Les bactéries intestinales font bien plus que réguler la digestion des aliments dans l' »estomac » de leurs hôtes. Elles pourraient également indiquer aux gènes de leurs hôtes mammifères, ce qu'ils doivent faire. Cette étude de l’Université Case Western Reserve (Cleveland), présentée dans la revue Cell, ouvre un tout nouveau paradigme dans la fonction du microbiome intestinal, en révélant cette nouvelle stratégie de communication entre les bactéries intestinales et leur hôte.
L'oxyde nitrique et son action « la S-nitrosylation » sont au cœur de cette communication, mais est-ce le seul canal de cette communication chimique ? Les chercheurs de Cleveland suggèrent en tous cas que cette voie de communication pourrait bien avoir de vastes répercussions sur la santé. En « gros », les bactéries sécrètent une molécule spécifique – l'oxyde nitrique – qui leur permet de communiquer avec et de contrôler l'ADN de leur hôte. Cette « conversation » entre microbiote et ADN pourrait influencer considérablement la santé. C’est en détectant l'oxyde nitrique sécrété par les bactéries intestinales de minuscules vers (C. elegans, un modèle de laboratoire courant) que les scientifiques constatent que cet oxyde nitrique modifie complètement la capacité du ver à réguler sa propre expression génétique.

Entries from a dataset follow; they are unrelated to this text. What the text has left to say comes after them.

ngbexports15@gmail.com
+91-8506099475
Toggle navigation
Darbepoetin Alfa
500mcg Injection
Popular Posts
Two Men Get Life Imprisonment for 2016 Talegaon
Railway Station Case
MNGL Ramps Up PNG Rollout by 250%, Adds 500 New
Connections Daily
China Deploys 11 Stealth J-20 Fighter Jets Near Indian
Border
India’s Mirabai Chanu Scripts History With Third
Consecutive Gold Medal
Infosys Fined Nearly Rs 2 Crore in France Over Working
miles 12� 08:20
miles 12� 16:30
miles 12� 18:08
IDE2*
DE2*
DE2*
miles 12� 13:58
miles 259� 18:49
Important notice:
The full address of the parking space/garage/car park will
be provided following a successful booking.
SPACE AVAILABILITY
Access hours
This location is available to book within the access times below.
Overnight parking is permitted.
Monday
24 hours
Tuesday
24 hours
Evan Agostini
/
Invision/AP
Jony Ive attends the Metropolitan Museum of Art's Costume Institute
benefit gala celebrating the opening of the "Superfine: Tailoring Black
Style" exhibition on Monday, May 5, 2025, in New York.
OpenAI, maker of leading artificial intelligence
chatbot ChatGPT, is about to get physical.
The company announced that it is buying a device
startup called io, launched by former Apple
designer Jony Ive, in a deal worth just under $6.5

Les bactéries intestinales puisent dans les réseaux d'oxyde nitrique omniprésents chez les mammifères, y compris l'homme. L'oxyde nitrique se lie aux protéines humaines de manière soigneusement régulée : c’est la « S-nitrosylation » et les perturbations de ce processus sont largement impliquées dans de nombreuses maladies dont la maladie d'Alzheimer, la maladie de Parkinson, l'asthme, le diabète, les maladies cardiaques et le cancer. Un exemple : Un excès d’oxyde nitrique sécrété par les bactéries liées à la protéine argonaute (ALG-1), une protéine présente chez l’Homme comme chez les vers, qui réduit au silence les gènes inutiles, y compris les gènes essentiels au développement, va entraîner une malformation et une perte de fonction des organes reproducteurs. De même, une quantité excessive d’oxyde nitrique produite par notre microbiome peut provoquer des maladies ou des problèmes de développement chez le fœtus.
Un langage chimique commun à toutes les espèces bactériennes : cette découverte suggère, en effet, l’existence d’un langage chimique commun à toutes les espèces : « L'intestin présente une complexité énorme, et de nombreux chercheurs s'intéressent à la prochaine substance inhabituelle produite par une bactérie qui pourrait affecter la santé humaine. Un langage commun que toutes les espèces bactériennes pourraient utiliser serait plus aisé, pour nous chercheurs, à reconnaître et à utiliser ».
En conclusion, l'étude ajoute à un nombre croissant de preuves que les bactéries vivant dans l'intestin, déterminées par le régime alimentaire et l'environnement, ont une influence considérable sur la santé des mammifères. L'oxyde nitrique pourrait représenter une clé pour manipuler cette relation symbiotique. Tout comme les probiotiques sont conçus pour améliorer la digestion, l'inoculation de bactéries dans l'intestin pour améliorer la signalisation de l'oxyde nitrique serait envisageable.
« Sur le plan thérapeutique, les possibilités de manipulation de l'oxyde nitrique sont multiples et elle pourraient bien permettre d'améliorer la santé humaine ».